It is not an understatement to assert that Janus Kinase inhibitors (JAKi) have revolutionized the treatment of specific rheumatic diseases. However, with every revolution, there are those who emerge as victors and those who suffer losses. While JAKi have demonstrated substantial clinical efficacy, the elevated risk of malignancy associated with their utilization has become a critical area of research and concern.
The proposed theory posits that JAKi inhibit the production of cytokines and intracellular pathways of immunosurveillance, potentially elevating the risk of cancer. This is largely variable between the various JAKi. For instance, tofacitinib inhibits the maturation and tumor lysis capacity of natural killer (NK) cells, which play a crucial role in cancer immunosurveillance. The potency of JAKi in inhibiting NK cells varies depending on their selectivity.
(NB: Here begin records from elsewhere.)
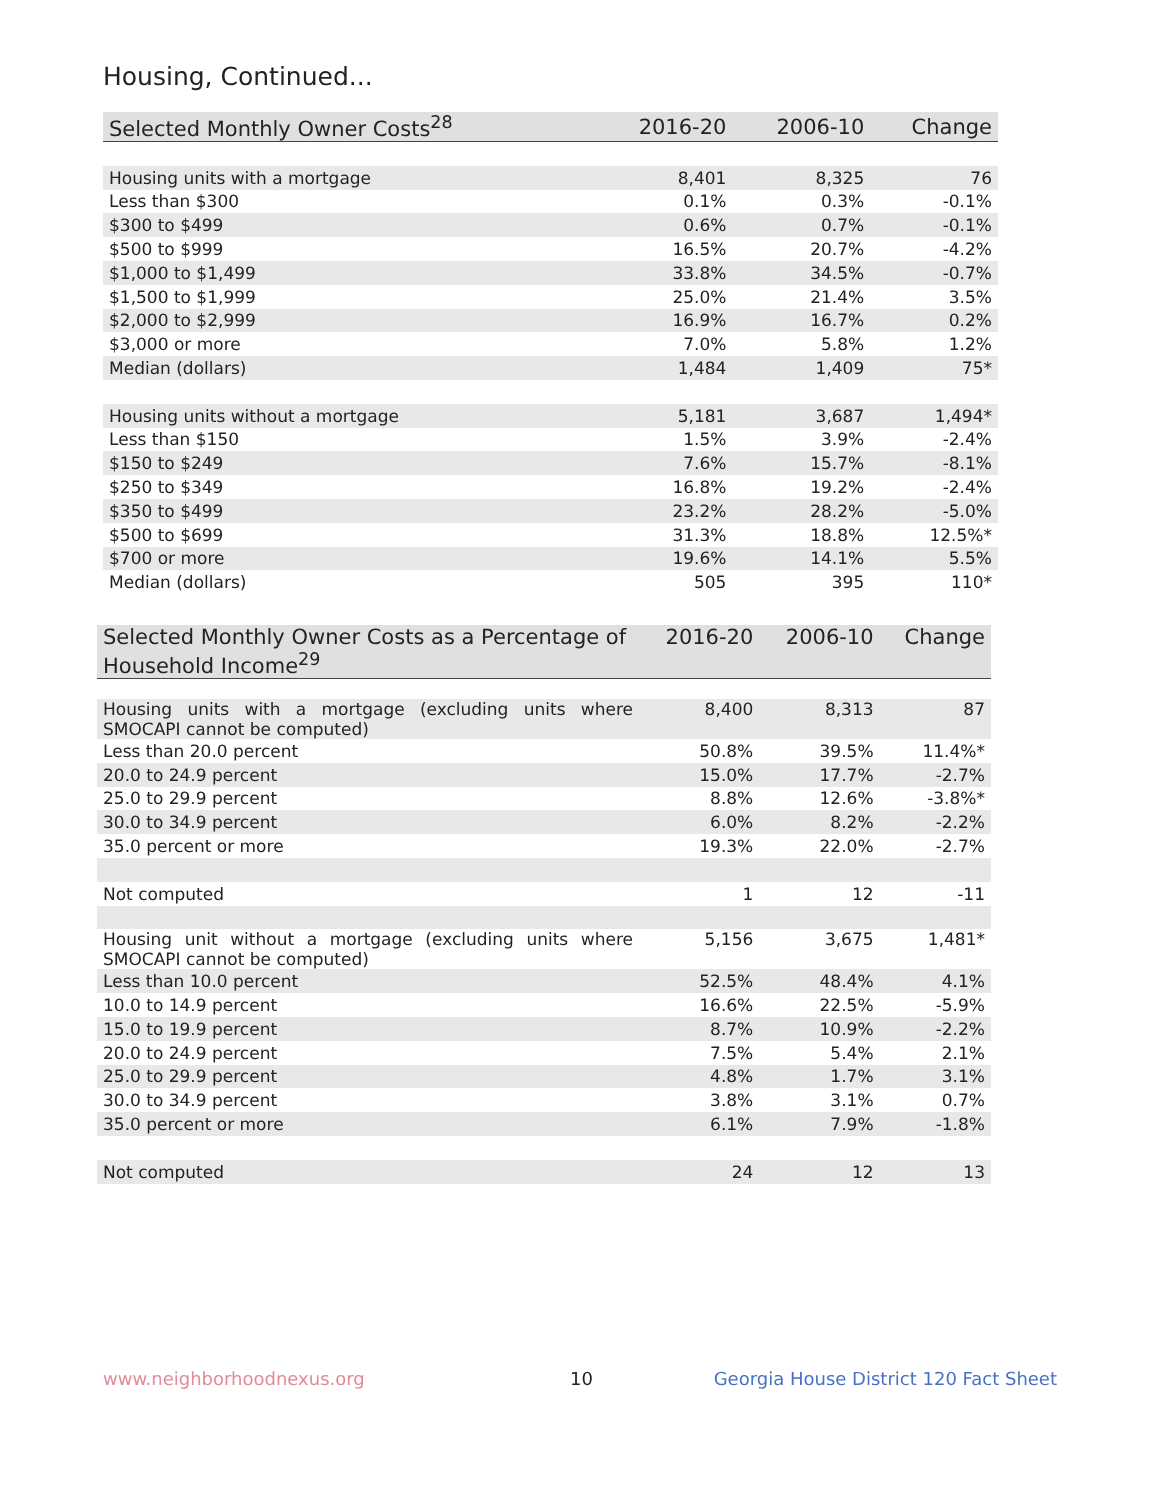Housing, Continued...
| Selected Monthly Owner Costs<sup>28</sup> | 2016-20 | 2006-10 | Change |
| --- | --- | --- | --- |
| Housing units with a mortgage | 8,401 | 8,325 | 76 |
| Less than $300 | 0.1% | 0.3% | -0.1% |
| $300 to $499 | 0.6% | 0.7% | -0.1% |
| $500 to $999 | 16.5% | 20.7% | -4.2% |
| $1,000 to $1,499 | 33.8% | 34.5% | -0.7% |
| $1,500 to $1,999 | 25.0% | 21.4% | 3.5% |
| $2,000 to $2,999 | 16.9% | 16.7% | 0.2% |
| $3,000 or more | 7.0% | 5.8% | 1.2% |
| Median (dollars) | 1,484 | 1,409 | 75* |
| Housing units without a mortgage | 5,181 | 3,687 | 1,494* |
| Less than $150 | 1.5% | 3.9% | -2.4% |
| $150 to $249 | 7.6% | 15.7% | -8.1% |
| $250 to $349 | 16.8% | 19.2% | -2.4% |
| $350 to $499 | 23.2% | 28.2% | -5.0% |
| $500 to $699 | 31.3% | 18.8% | 12.5%* |
| $700 or more | 19.6% | 14.1% | 5.5% |
| Median (dollars) | 505 | 395 | 110* |
| Selected Monthly Owner Costs as a Percentage of Household Income<sup>29</sup> | 2016-20 | 2006-10 | Change |
| --- | --- | --- | --- |
| Housing units with a mortgage (excluding units where SMOCAPI cannot be computed) | 8,400 | 8,313 | 87 |
| Less than 20.0 percent | 50.8% | 39.5% | 11.4%* |
| 20.0 to 24.9 percent | 15.0% | 17.7% | -2.7% |
| 25.0 to 29.9 percent | 8.8% | 12.6% | -3.8%* |
| 30.0 to 34.9 percent | 6.0% | 8.2% | -2.2% |
| 35.0 percent or more | 19.3% | 22.0% | -2.7% |
| Not computed | 1 | 12 | -11 |
| Housing unit without a mortgage (excluding units where SMOCAPI cannot be computed) | 5,156 | 3,675 | 1,481* |
| Less than 10.0 percent | 52.5% | 48.4% | 4.1% |
| 10.0 to 14.9 percent | 16.6% | 22.5% | -5.9% |
| 15.0 to 19.9 percent | 8.7% | 10.9% | -2.2% |
| 20.0 to 24.9 percent | 7.5% | 5.4% | 2.1% |
| 25.0 to 29.9 percent | 4.8% | 1.7% | 3.1% |
| 30.0 to 34.9 percent | 3.8% | 3.1% | 0.7% |
| 35.0 percent or more | 6.1% | 7.9% | -1.8% |
| Not computed | 24 | 12 | 13 |
www.neighborhoodnexus.org 10
Georgia House District 120 Fact Sheet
Studies have indicated that tofacitinib exhibits the highest potency for inhibiting NK cells, followed by upadacitinib, baricitinib, and filgotinib.
JAKi in particular tofacitinib has been associated with increased risk of malignancy. The incidence of malignancies (lung cancer, non-melanoma, breast cancer and skin cancer). was notably elevated among patients with a history of atherosclerotic cardiovascular disease or an escalating cardiovascular risk, as evidenced in the ORAL surveillance trial.
Nevertheless, the data does not entirely favor a higher malignancy risk. A recently published study from the STAR-RA trial, involving over ten thousand patients treated with tofacitinib, did not reveal a significantly elevated risk of malignancy compared to the conventional risk. Real-world data from the Spanish BIOBADASER registry also did not demonstrate a substantial increase in malignancies among the patients who received JAKi treatment.
The primary challenge associated with JAKi in India stems from its widespread, often unscientific utilization. Notably, many patients are prescribed JAKi without undergoing a comprehensive risk assessment. Risk factors such as advanced age, smoking history, cardiovascular disease, and chronic lung disease are crucial considerations before initiating JAKi treatment. Evidence indicates a correlation between the duration and dosage of tofacitinib utilization and its malignancy risk. Furthermore, it is crucial to acknowledge that patients may acquire new risk factors during their treatment course, necessitating periodic risk evaluations. The prudent utilization of JAKi hinges on careful consideration of its benefits and risks, rather than solely relying on its availability.
There is insufficient data regarding the use of JAKI in patients with previously treated malignancies. JAK inhibitors can be utilized in patients with a history of treated malignancies, but the decision necessitates multidisciplinary approach including an oncologist, meticulous consideration of factors such as the underlying condition, the type of malignancy, and the risk of recurrence.
The black box warning for JAKi, issued by U.S. Food and Drug Administration (FDA) and the European Medicines Agency (EMA) was issued to ensure that both healthcare professionals and patients are fully aware of potential risks. Consequently, these warnings do not constitute a contraindication to their use.
To conclude, the relationship between malignancy and JAKi usage is not a straightforward yes or no answer. It is a multifaceted interplay of immune mechanisms and tumorigenesis risks that requires further elucidation. Nevertheless, the judicious application of these agents in suitable clinical settings remains paramount.